Kalau Audrey dan Nicho, sekarang mereka sedang berebut remot TV. Hal itu juga sudah menjadi kebiasaan mereka dari kecil. Sampai sekarang ternyata juga tidak berubah. Sedangkan aku dan Dad sedari tadi membicarakan tentang perusahaan keluarga kami. Syukurlah perusahaan kami tidak pernah mengalami masalah yang serius.
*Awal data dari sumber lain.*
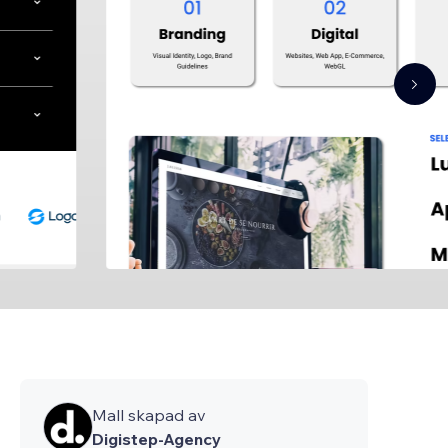
Mall skapad av
Digistep-Agency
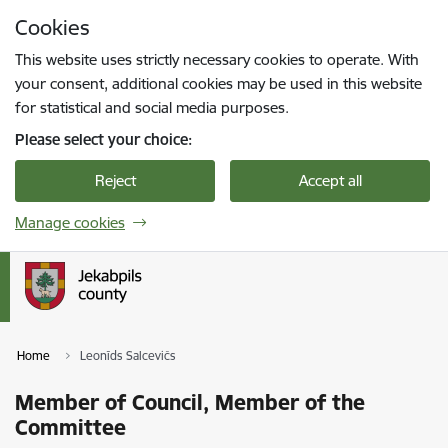
Skip to page content
Cookies
Press
to search
Enter
This website uses strictly necessary cookies to operate. With
your consent, additional cookies may be used in this website
for statistical and social media purposes.
Please select your choice:
Reject
Accept all
Manage cookies
Home
Leonīds Salcevičs
Member of Council, Member of the
Committee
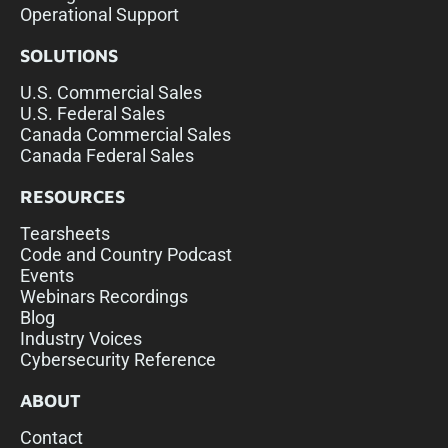
Operational Support
SOLUTIONS
U.S. Commercial Sales
U.S. Federal Sales
Canada Commercial Sales
Canada Federal Sales
RESOURCES
Tearsheets
Code and Country Podcast
Events
Webinars Recordings
Blog
Industry Voices
Cybersecurity Reference
ABOUT
Contact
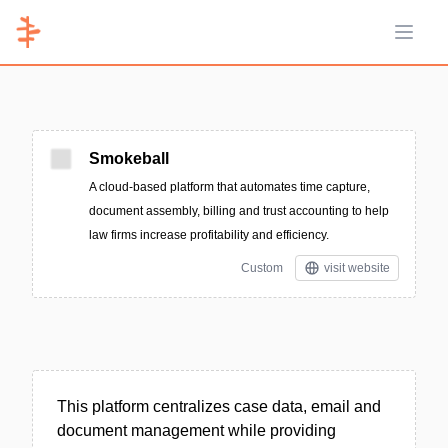
Open 
Smokeball
A cloud-based platform that automates time capture,
document assembly, billing and trust accounting to help
law firms increase profitability and efficiency.
Custom
visit website
This platform centralizes case data, email and
document management while providing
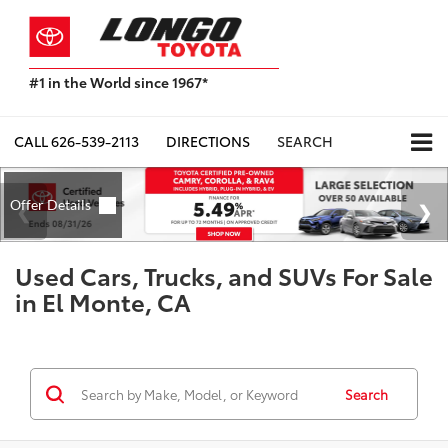
#1 in the World since 1967*
Based
on
Toyota
CALL
626-539-2113
DIRECTIONS
SEARCH
Motor
Sales,
USA
2023
Sales
Report*
Used Cars, Trucks, and SUVs For Sale
in El Monte, CA
Search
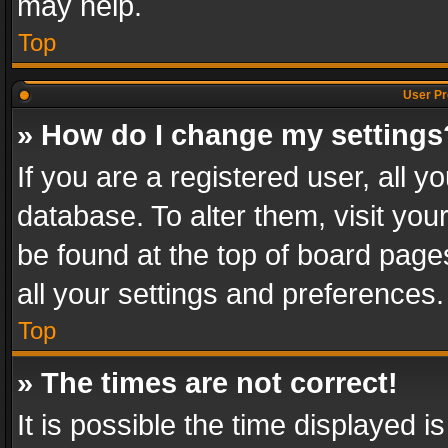
may help.
Top
User Pr
» How do I change my settings
If you are a registered user, all y
database. To alter them, visit you
be found at the top of board page
all your settings and preferences.
Top
» The times are not correct!
It is possible the time displayed 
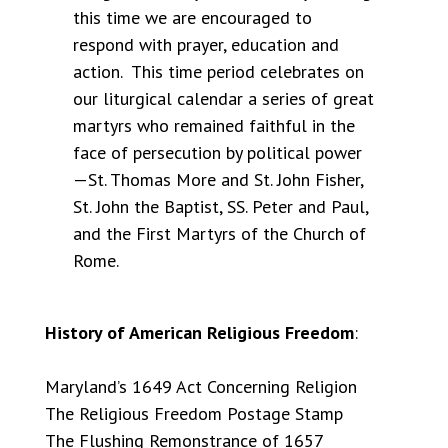
this time we are encouraged to
respond with prayer, education and
action. This time period celebrates on
our liturgical calendar a series of great
martyrs who remained faithful in the
face of persecution by political power
—St. Thomas More and St. John Fisher,
St. John the Baptist, SS. Peter and Paul,
and the First Martyrs of the Church of
Rome.
History of American Religious Freedom
:
Maryland’s 1649 Act Concerning Religion
The Religious Freedom Postage Stamp
The Flushing Remonstrance of 1657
Sekalipun ada masalah, sekecil apapun itu, Dad pasti bisa menanganinya dengan baik. Aku kagum padanya, Dad memang pria paling bijaksana dan selalu bisa mencari solusi di saat orang lain sudah menyerah. Pantas saja perusahaan keluarga kami sekarang semakin sukses, karena Dad sebagai direktur utama bekerja dengan sangat maksimal.

“Daddy… Nic ga mau ngalah” Rengekan Audrey membuat pembicaraanku dan Dad jadi terhenti. Kami berdua lalu melihatnya.

Inilah salah satu trik yang selalu Audrey gunakan. Jika ia sudah tidak bisa menang berkompetisi dari Nic, dia akan mengadu pada Daddy, dan tentu saja dia pasti menang. Maklumlah, anak gadis satu-satunya.

“Nicholas!” Tegur Dad dengan suara beratnya yang terdengar sangat ke-bapak-an dan berwibawa.